▶ [TASK INSTRUCTIONS]:
Reproduce every line of the material below word for word, omitting the pictures.

Recorded data
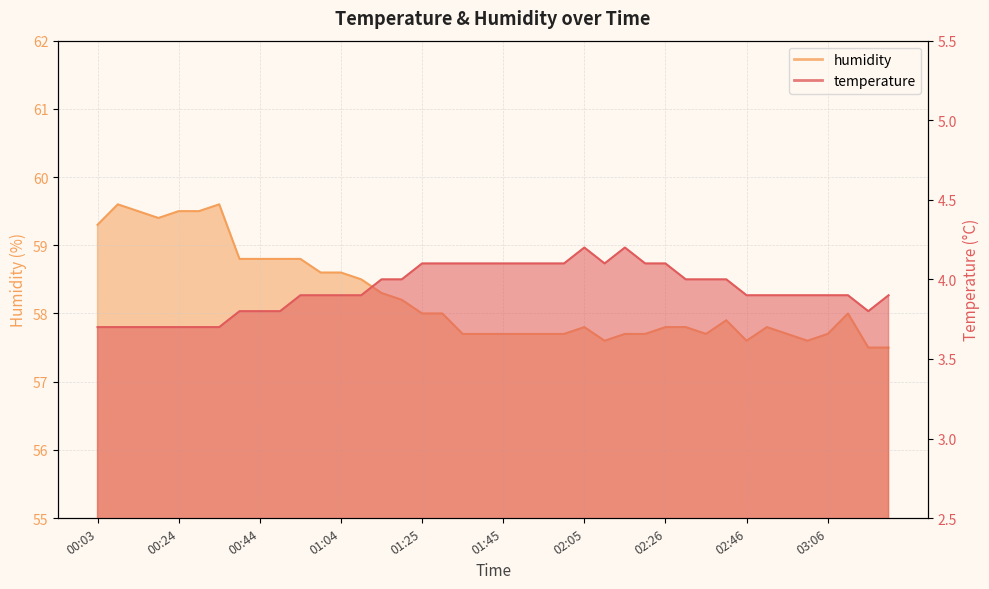

At how many categories does at least one series exceed 23?

40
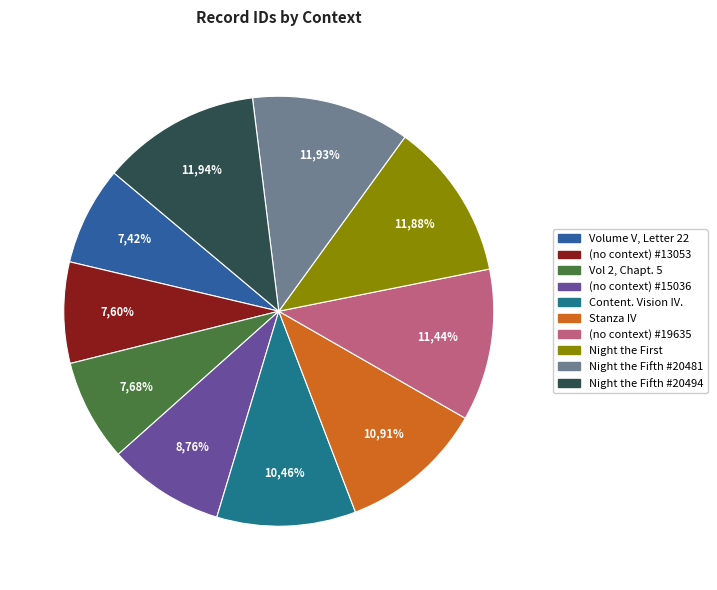

What is the total percentage of Stanza IV and Night the Fifth #20481?

22.8%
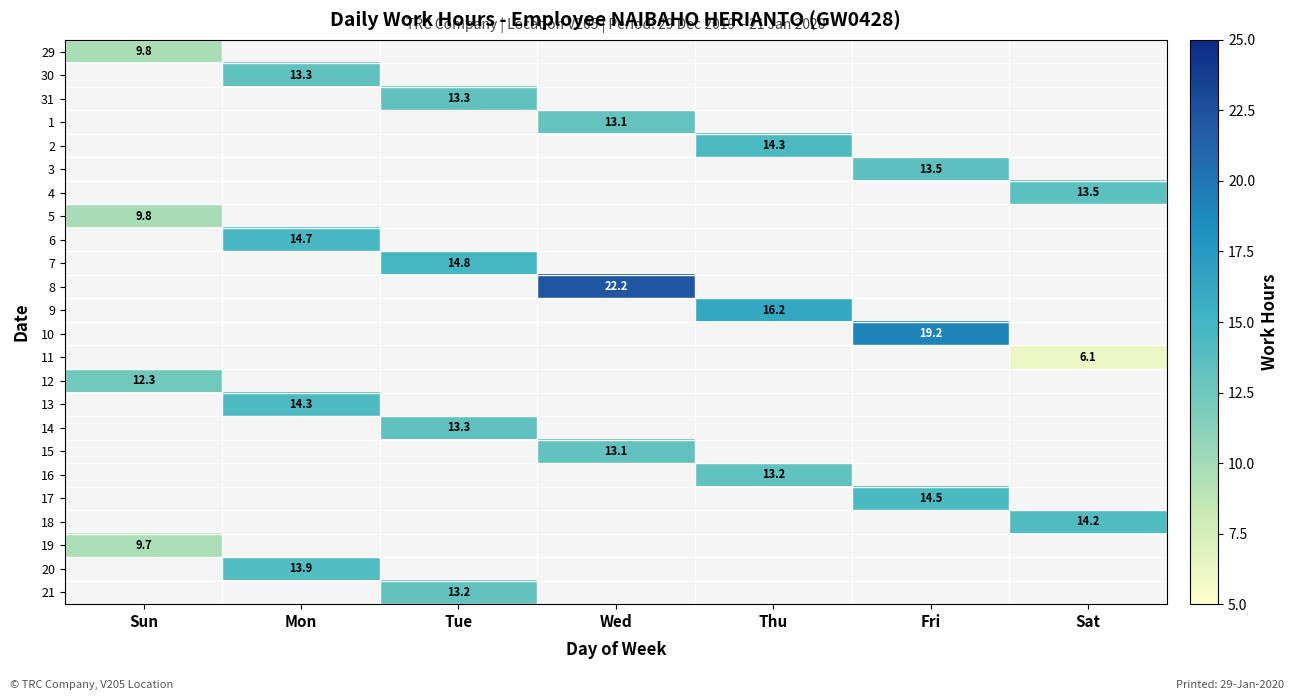

Is it true that 30 equals 8.1 at Mon?

False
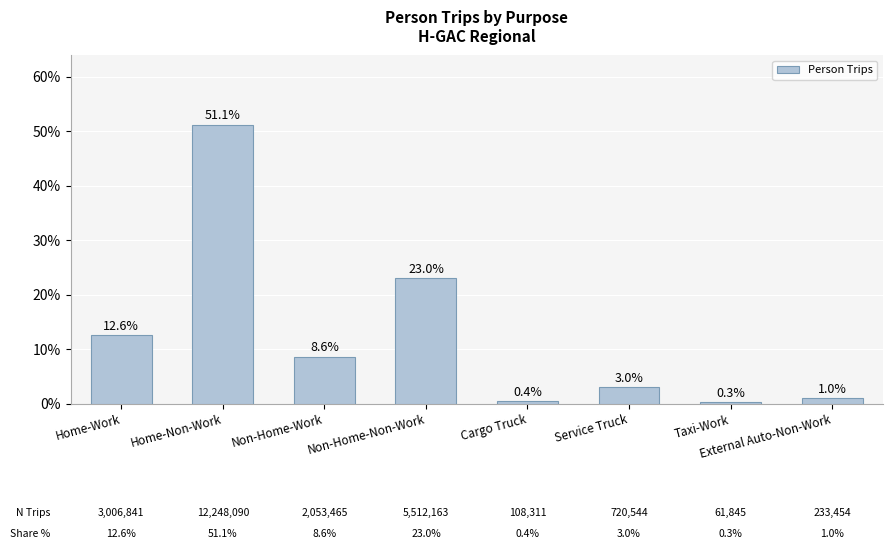

Which has a higher value, Service Truck or External Auto-Non-Work?

Service Truck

▶ [SOLUTION BELOW]:
At how many categories does at least one series exceed 23?

40

What is the total percentage of Stanza IV and Night the Fifth #20481?

22.8%

Is it true that 30 equals 8.1 at Mon?

False

Which has a higher value, Service Truck or External Auto-Non-Work?

Service Truck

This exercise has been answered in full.